◆ Requirement
An exact copy of every entry is required, without the pictures.

◆ Dataset entries
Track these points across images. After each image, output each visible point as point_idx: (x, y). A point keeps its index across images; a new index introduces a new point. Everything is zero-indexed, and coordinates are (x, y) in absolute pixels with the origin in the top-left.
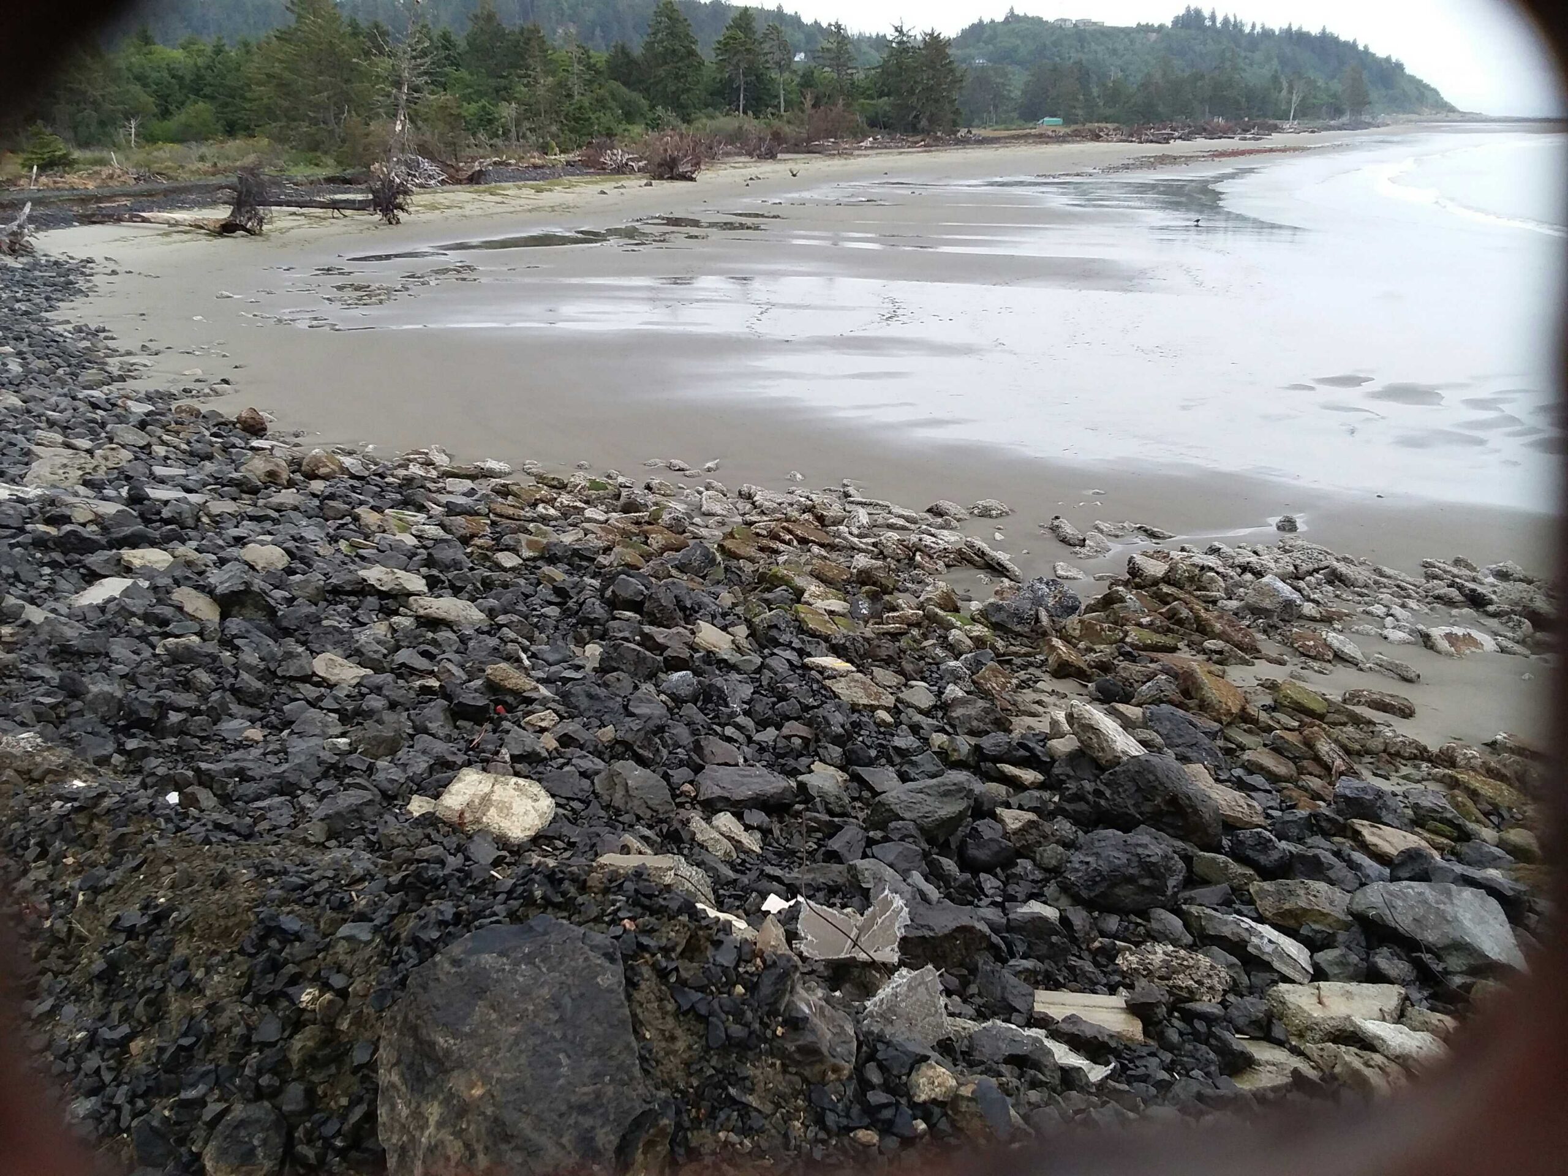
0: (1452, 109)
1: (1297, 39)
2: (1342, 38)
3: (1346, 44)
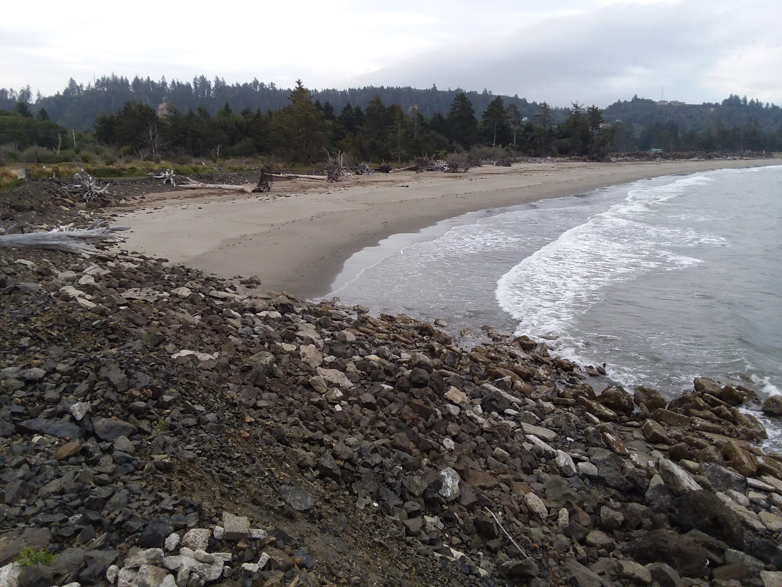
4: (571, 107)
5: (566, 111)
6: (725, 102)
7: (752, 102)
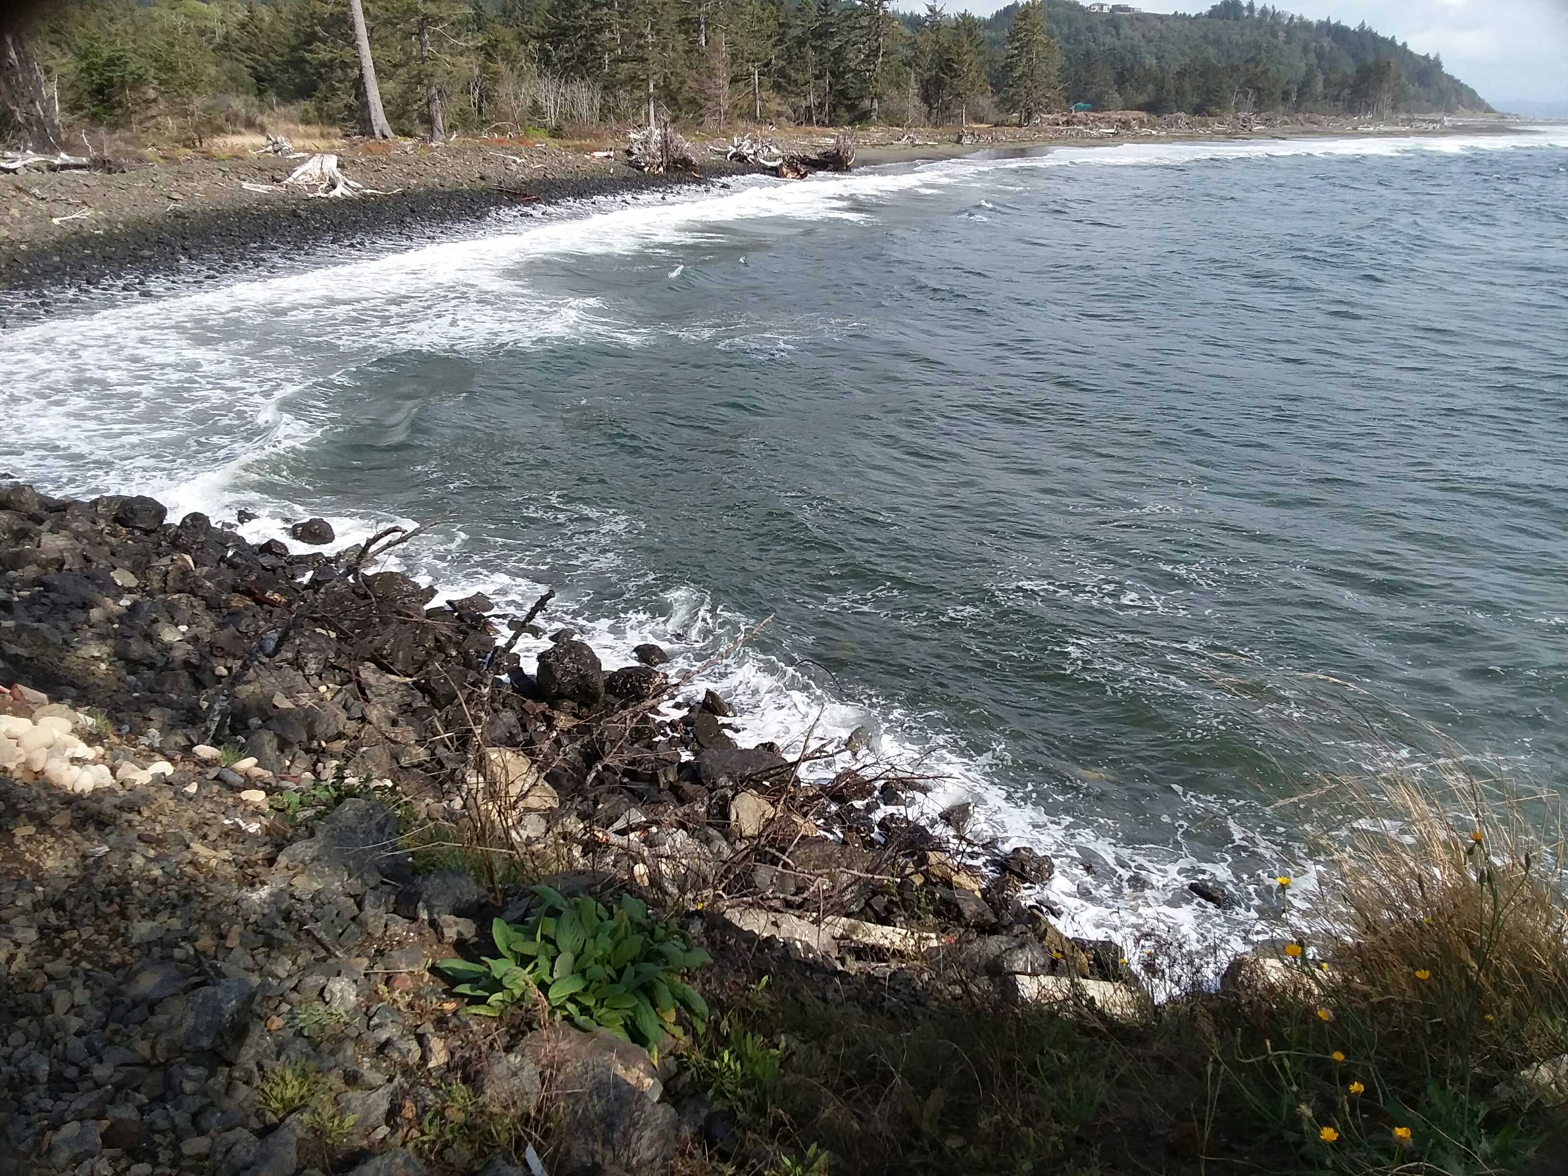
0: (1489, 110)
1: (1337, 32)
2: (1381, 34)
3: (1383, 40)
4: (923, 12)
5: (914, 22)
6: (1214, 12)
7: (1264, 11)
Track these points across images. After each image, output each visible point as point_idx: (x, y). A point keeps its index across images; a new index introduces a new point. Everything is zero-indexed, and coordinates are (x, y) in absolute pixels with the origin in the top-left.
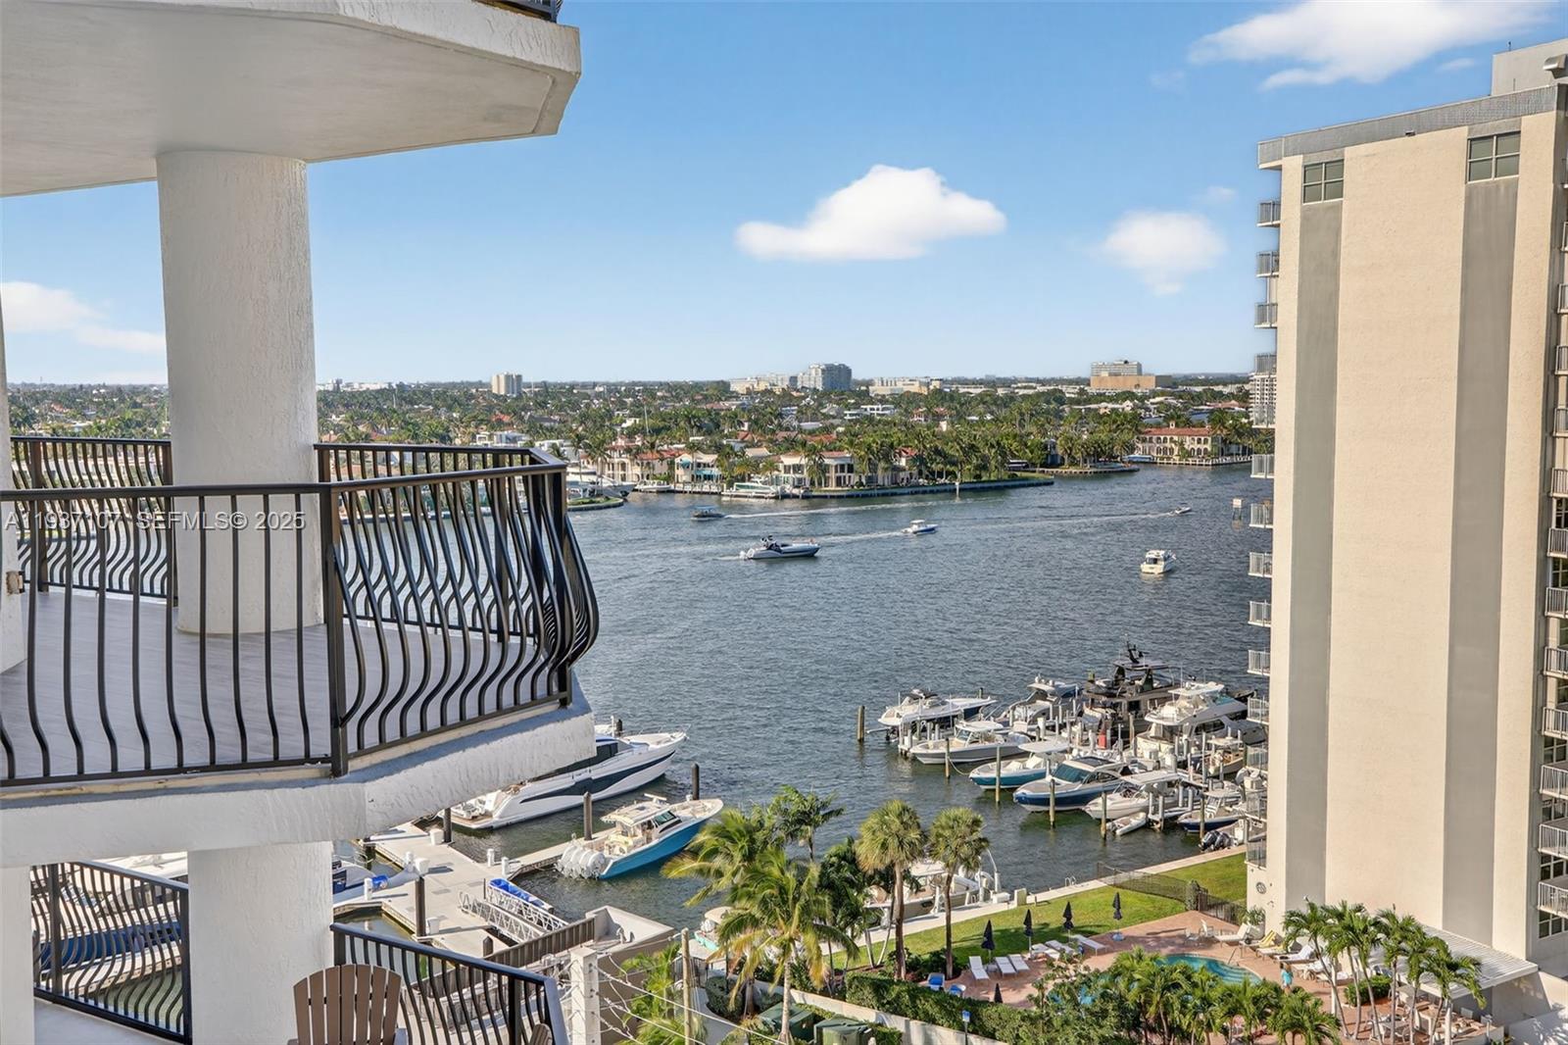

◆ Exercise result
Track these points across images. After each image, output each visible point as point_idx: (x, y). A point keeps its index across images; a new index introduces a new point. Everything is zero-indexed, and coordinates are (x, y) in absolute pixels with the origin in the top-left.
0: (1452, 109)
1: (1297, 39)
2: (1342, 38)
3: (1346, 44)
4: (571, 107)
5: (566, 111)
6: (725, 102)
7: (752, 102)
0: (1489, 110)
1: (1337, 32)
2: (1381, 34)
3: (1383, 40)
4: (923, 12)
5: (914, 22)
6: (1214, 12)
7: (1264, 11)
Track these points across images. After each image, output each visible point as point_idx: (x, y). A point keeps its index across images; a new index introduces a new point. Everything is zero-indexed, and coordinates are (x, y) in absolute pixels with the origin in the top-left.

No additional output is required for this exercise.